When I wrote this article, I found it hard to grasp that accounts receivable is a debet balance account: As a rule of thumb, debet balance accounts are for me like what you do with the stuff that you got on the left, and accounts receivable doesn't always look like that, at it is doesn't always look like I am doing something with it. However, it does make sense now: It's capital tied-up with your customers, and that's very real

Income statement

In The Netherlands, there are two systems for bookkeeping: Cash-based and invoice-based. An example of a cash-based system, is selling stuff on a market. In this case the bookkeeping is based on actual cashflows.

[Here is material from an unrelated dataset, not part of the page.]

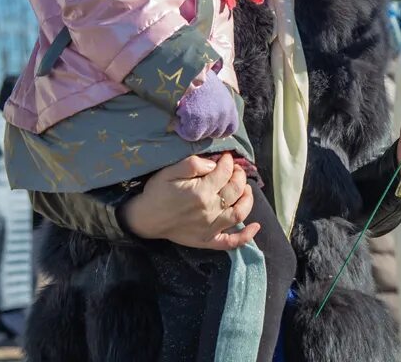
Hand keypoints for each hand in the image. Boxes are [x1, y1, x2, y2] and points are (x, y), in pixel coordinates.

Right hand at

The invoice-based bookkeeping system is the most common: Bookkeeping is primary based on invoices. E.g.: Profit is recognised by virtue of a invoice being send, not the reception of the corresponding cash. This kind of bookkeeping is probably by far the most common. All articles on this wiki assume a invoice-based bookkeeping system:

Within the invoice-based bookkeeping system, sending an invoice directly affects the income statement: It's the primary revenue-generating bookkeeping mutation.

Balance sheet

Sending an invoice, impacts the balance sheet:

  • Accounts receivable is a form of asset
  • Through the equity equation, equity is affected: Equity = Assets -/- Liabilities → Equity increases.

Receive payment

Receiving payment for the invoice send above, is easy to incorporate in an administration. It's just an exchange between two debit balance accounts:

Account kind | Debet - Balance     | Debet - Balance
Account      | Accounts receivable | Bank account
             |  (debiteuren)       |
Figure       | <-amount incl. VAT> | <amount incl. VAT>

Income statement

Profit was already booked at the moment the invoice was introduced in the administration - No changes here.

Balance sheet

  • On the balance sheet, there is a mutual change between two debit posts: From accounts receivable to bank account - Quite easy.
  • VAT has also already been addressed at the moment the invoice was introduced in the administration.